Господи, а как? В наличии была маленькая двушка, практически неделимая. Так и мучились. Дочери досталось все не по справедливости. Точная копия отца – худая, сутулая, с крупным носом и маленьким сухим ртом. В мужском варианте все это было вполне допустимо. Природа явно не расщедрилась, не кинув даже жалкой горстью малую часть материнской красоты, легкости и жизнелюбия. К домашнему устройству жизни она не имела ни малейшего отношения. Все это – стирка, глажка, готовка и закупка продуктов или любая другая помощь матери – ее абсолютно не касалось. Подруг у нее не было. В выходные вообще начинался сущий ад – из своей комнаты она не выходила, отец и мать поочередно крутились у ее двери и робко стучали:
– Вера, поешь, выпей чаю!
Она могла и не ответить. По молодости ее еще пытались за кого-то посватать или просто познакомить с кем-то, но все старания знакомых оказывались напрасными. А с годами рекламировать такой «подарок» было и вовсе нелепо. С одиночеством дочери они со временем смирились, все прекрасно понимая, ни на что не рассчитывая, но боль оставалась болью.
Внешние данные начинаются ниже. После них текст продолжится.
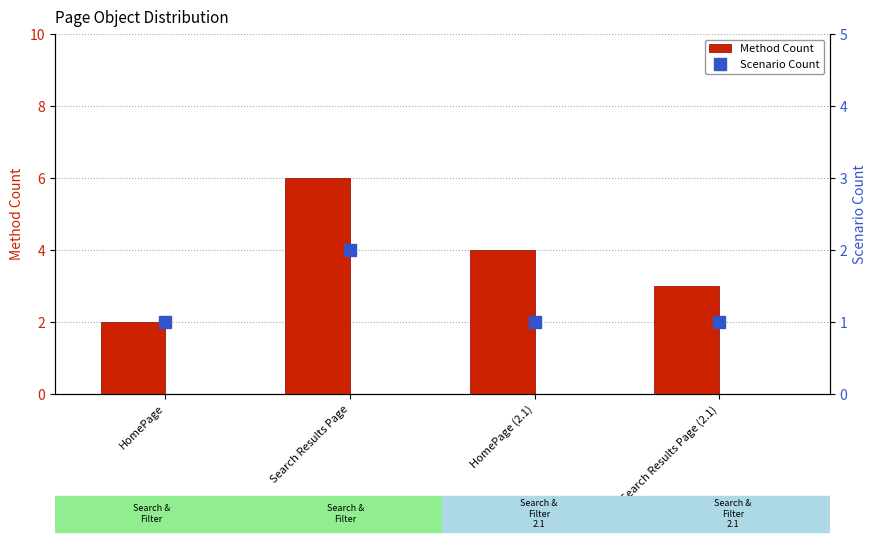

True or false: Scenario Count has a value of 2 at Search Results Page.

True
Он молча доел яичницу и тщательно хлебной коркой собрал масло со сковородки.
– Что ты делаешь, ведь самый вред! – возмутилась жена.
– Нам уже все вред, – вздохнул он. – Одним вредом меньше, одним больше. – Он откинулся на стул, забросил ногу на ногу и закурил.
Жена собрала со стола посуду и встала к мойке к нему спиной.